2. Conciseness and completeness intentionally pull against each other

A response that covers every prompt term tends to be longer (lower conciseness); a terse response tends to omit prompt terms (lower completeness). This tension is correct behavior, not a bug. Always read the per-dimension breakdown — a single composite hides the trade-off.

3. Single-sentence coherence returns 1.0 by deliberate choice

When the response is one sentence (or zero — see the empty-response wrapper), there is no adjacent-sentence pair that can disagree, so coherence is set to 1.0. This is a deliberate v1.0 convention: penalizing short responses on coherence would double-count what completeness already measures via prompt-term coverage.

4. OOV tokens receive maximum IDF weight by deliberate choice

Tokens not present in the bundled IDF corpus are assigned idf_oov = log(N+1) + 1, the value the smoothed IDF formula assigns to a token that appears in zero documents. This treats unseen words as maximally informative — the standard add-one (Laplace) smoothing choice — so technical jargon and proper nouns are not silently dropped to zero weight.

5. Conciseness is a type–token ratio, which is mildly length-sensitive

The conciseness measure (|unique content tokens| / |total tokens|) tends to decline for longer responses because the vocabulary saturates while the length keeps growing. This is a known property of the type–token ratio (Hess et al. 1986). Two responses of very different lengths are not directly comparable on conciseness alone; interpret the conciseness score together with the other dimensions and the response length.

6. Repetition can score high when prompt terms are out-of-corpus

Because OOV tokens receive maximum IDF weight (limitation 4 above) and conciseness is a type–token ratio (limitation 5), a response that repeats OOV technical terms (e.g. "multi-head multi-head attention attention attention transformer transformer transformer." against a transformer- architecture prompt) can score higher than a substantive paragraph on the same prompt. Mitigation: combine the VRTY composite with a basic length / repetition sanity check, or treat the composite as one signal among several. This is a known property of TF·IDF-family scorers, not unique to VRTY.

7. The bundled IDF corpus is 19th-century English literature

IDF weights are computed from ten US-public-domain Project Gutenberg books (Austen, Melville, Shelley, Doyle, Stoker, Carroll, Wilde, Dickens, Wells, Thoreau) — about 5,400 200-token pseudo-documents, 32,000-word vocabulary. Modern technical vocabulary like "API", "endpoint", "deploy", "kubernetes", "async" is not in the corpus and falls into the OOV bucket, where it receives the maximum IDF weight (see limitation 4).
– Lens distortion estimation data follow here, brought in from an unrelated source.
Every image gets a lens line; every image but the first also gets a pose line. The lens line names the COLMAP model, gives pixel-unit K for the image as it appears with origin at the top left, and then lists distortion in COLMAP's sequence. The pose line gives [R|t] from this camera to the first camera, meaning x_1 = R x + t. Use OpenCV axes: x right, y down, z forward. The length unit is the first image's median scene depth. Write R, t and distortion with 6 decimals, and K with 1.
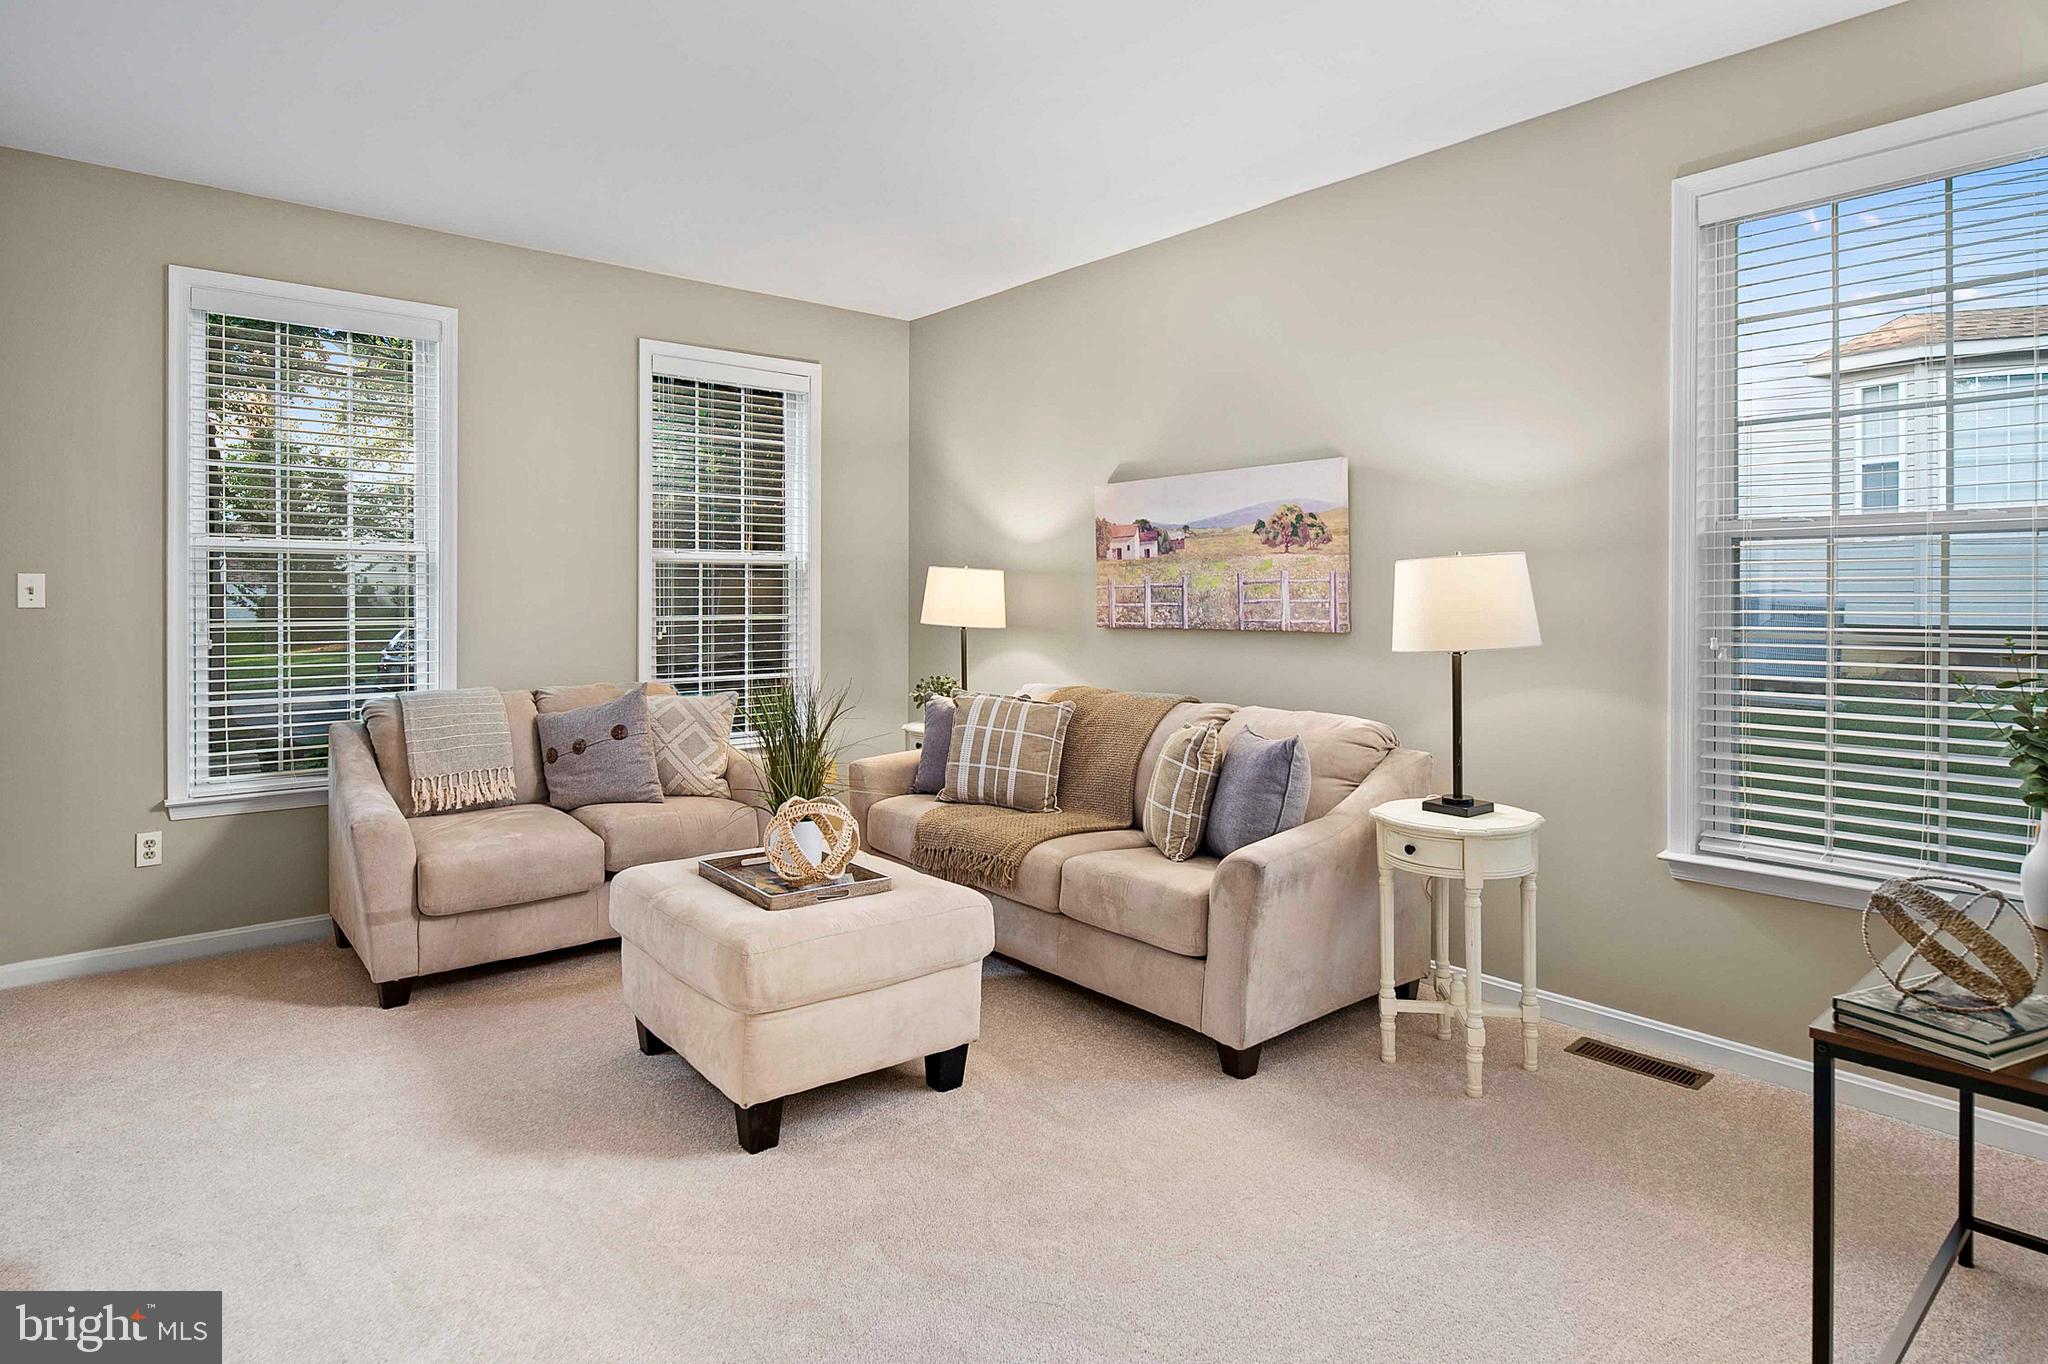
lens RADIAL K [[1118.5, 0, 1016.2], [0, 1118.5, 614.2], [0, 0, 1]] dist [-0.001538, -0.000639]
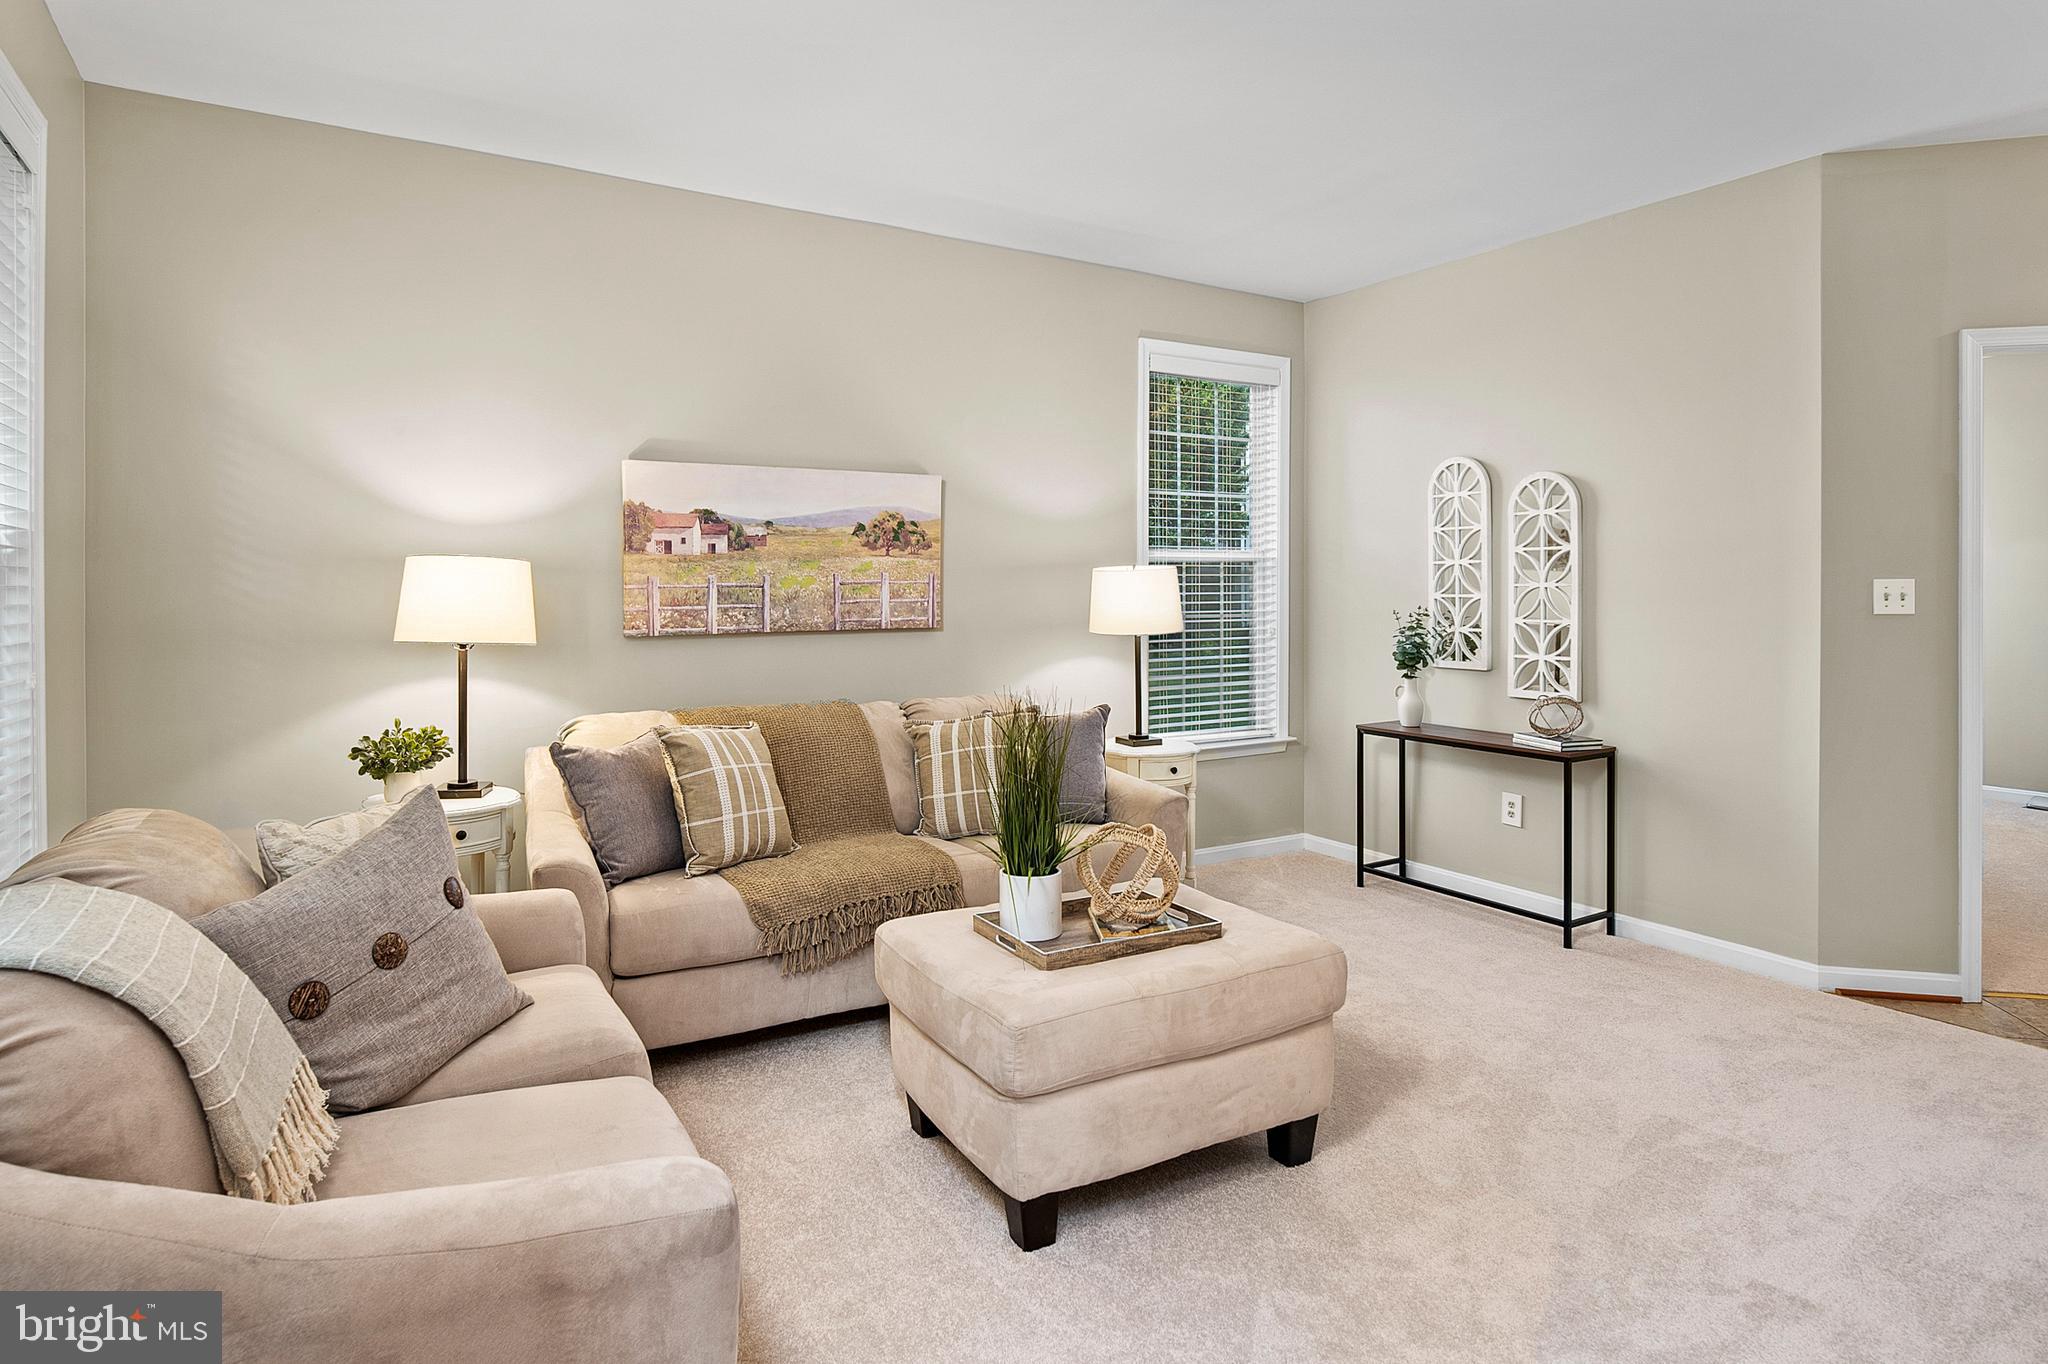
lens RADIAL K [[1118.5, 0, 1016.2], [0, 1118.5, 614.2], [0, 0, 1]] dist [-0.001538, -0.000639]
pose [[0.158888, -0.020841, 0.987077, -0.766881], [0.021144, 0.999620, 0.017703, -0.014638], [-0.987070, 0.018058, 0.159268, 0.676901]]
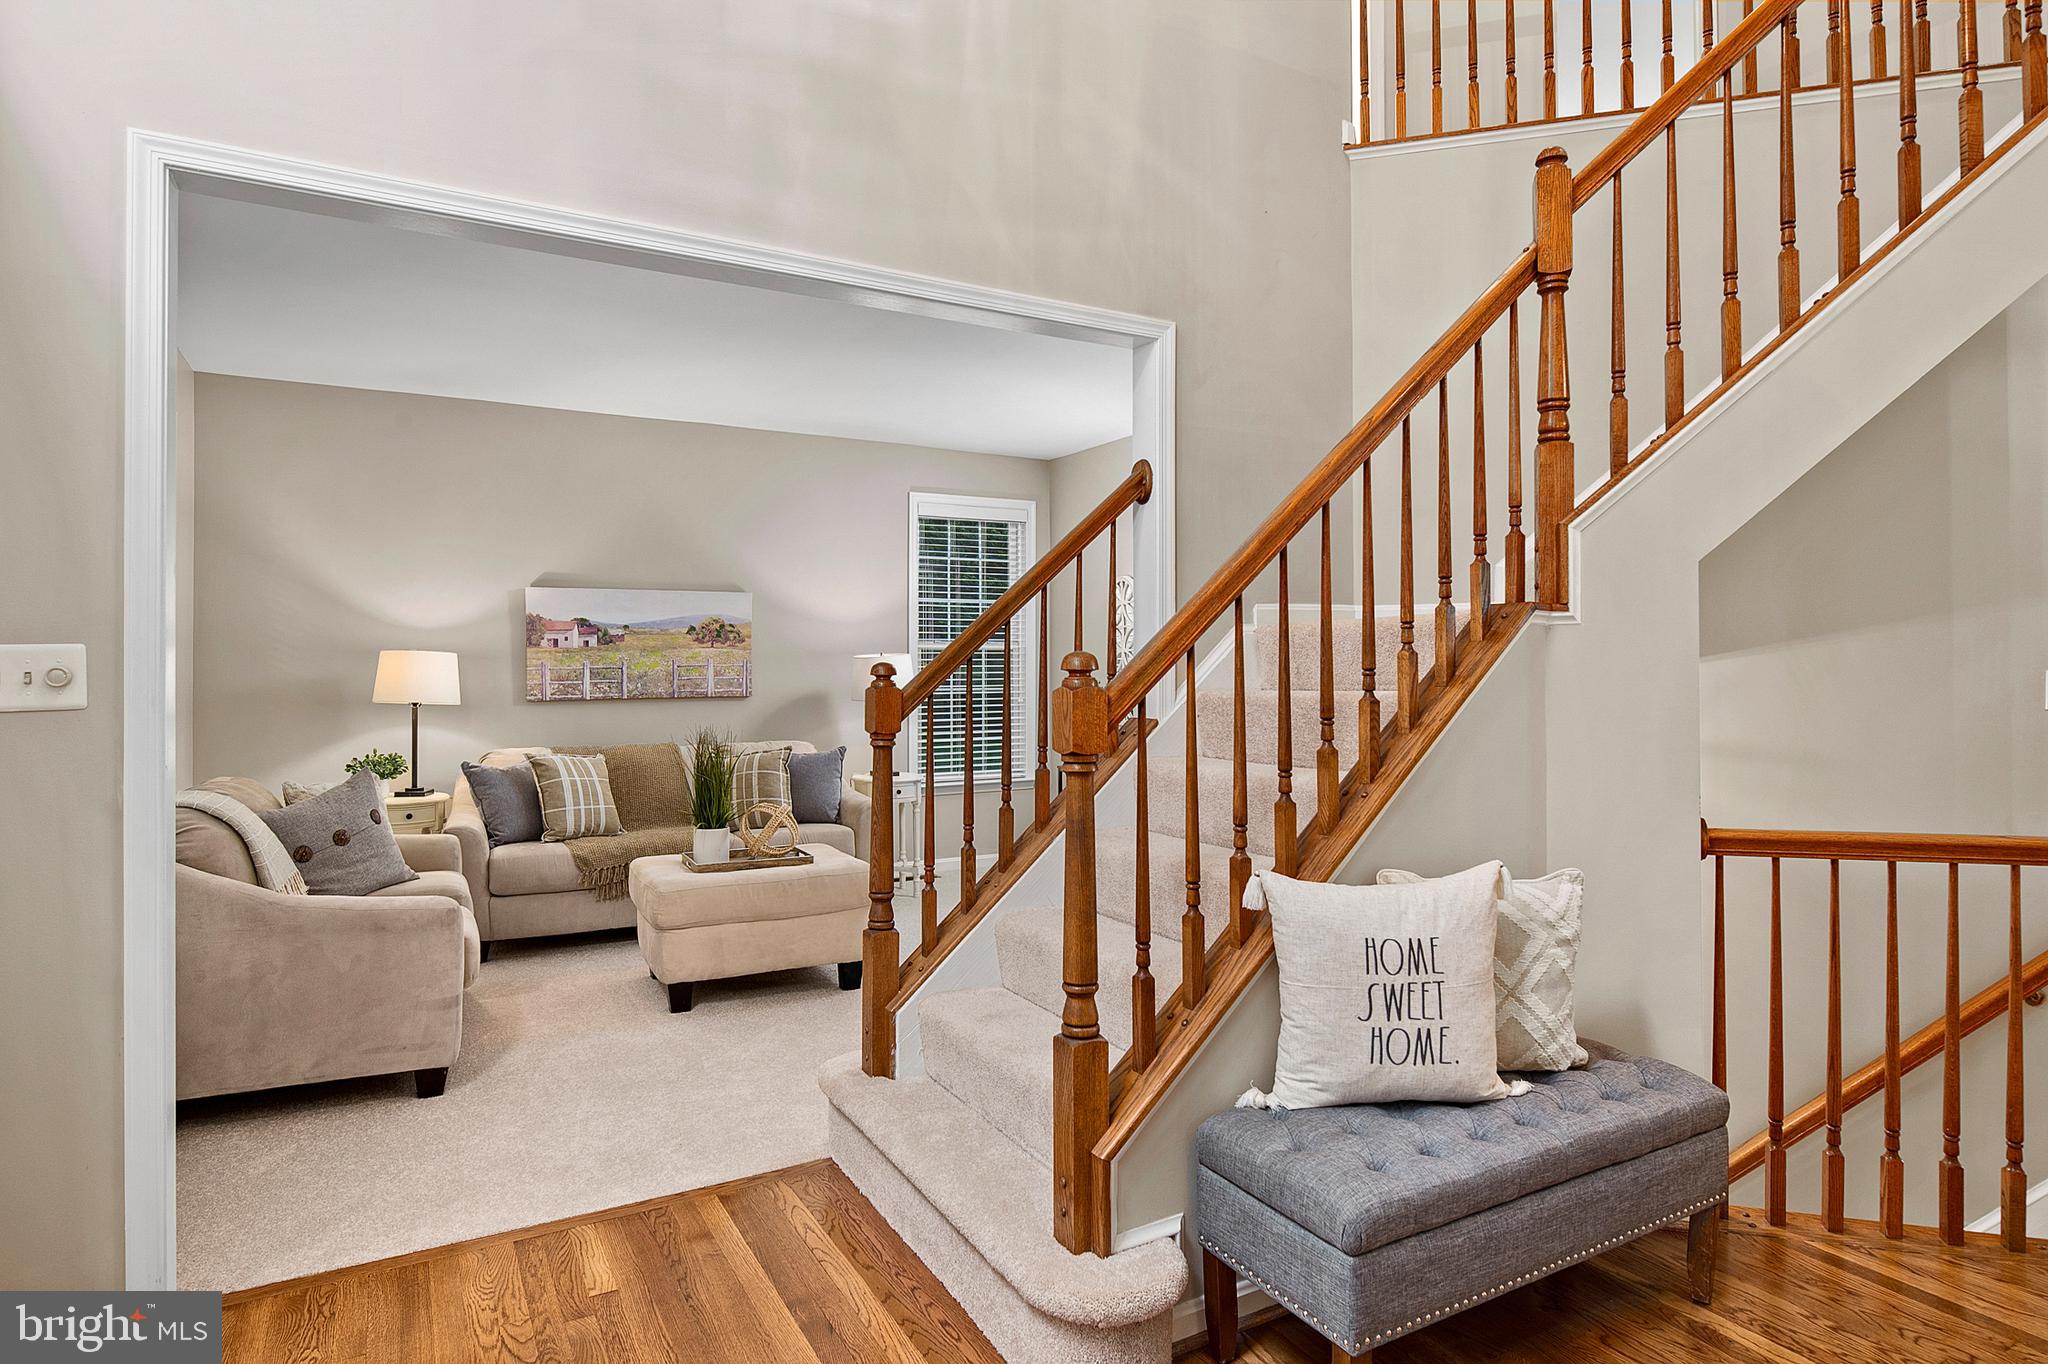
lens RADIAL K [[1111.0, 0, 1024.0], [0, 1111.0, 682.0], [0, 0, 1]] dist [-0.001129, -0.007588]
pose [[0.188865, -0.010274, 0.981949, -1.180369], [0.020864, 0.999762, 0.006447, -0.006444], [-0.981781, 0.019270, 0.189034, 0.251862]]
This generally helps technical text (rare jargon is correctly treated as informative) but can cause uneven weighting when one technical term is in-corpus by coincidence and a similar one is not. A domain-matched IDF corpus is explicitly post-v1.0; v1.0 disclaims this rather than fixes it. Non-English text scores as-is with no special handling and is similarly disclaimed.


Input contract

Behavior on degenerate inputs is part of the v1.0 spec, not an afterthought:

Input Behavior
Empty response Every dimension and the composite return 0.0; explanations say "response contained no scorable tokens."
Empty prompt Relevance and completeness return 0.0; coherence and conciseness depend only on the response and score normally
Inputs above 2,048 tokens Truncated at 2,048 tokens (the MAX_TOKENS constant) before scoring; truncation is deterministic
Non-English text NFKD-normalized then ASCII-stripped; accented Latin folds to base letters; non-Latin scripts (CJK, Cyrillic, Arabic, ...) drop entirely. Quality outside English is not claimed
Response identical to prompt Scored normally; no special case
Single word Scored normally; no special case

License

MIT — see LICENSE.


Versioning

vrty_version is included with every score so any historical score is traceable to the exact scoring logic that produced it. The bundled IDF data file's SHA-256 (idf_sha256) is also returned with every score so two scores from different builds can be compared at the data-pinning level, not just the code level. Bumping either invalidates byte-equality guarantees and requires a version bump.

A score from vrty_version="1.0.0" will be reproducible on any future machine that installs vrty==1.0.0 on Python 3.11.9.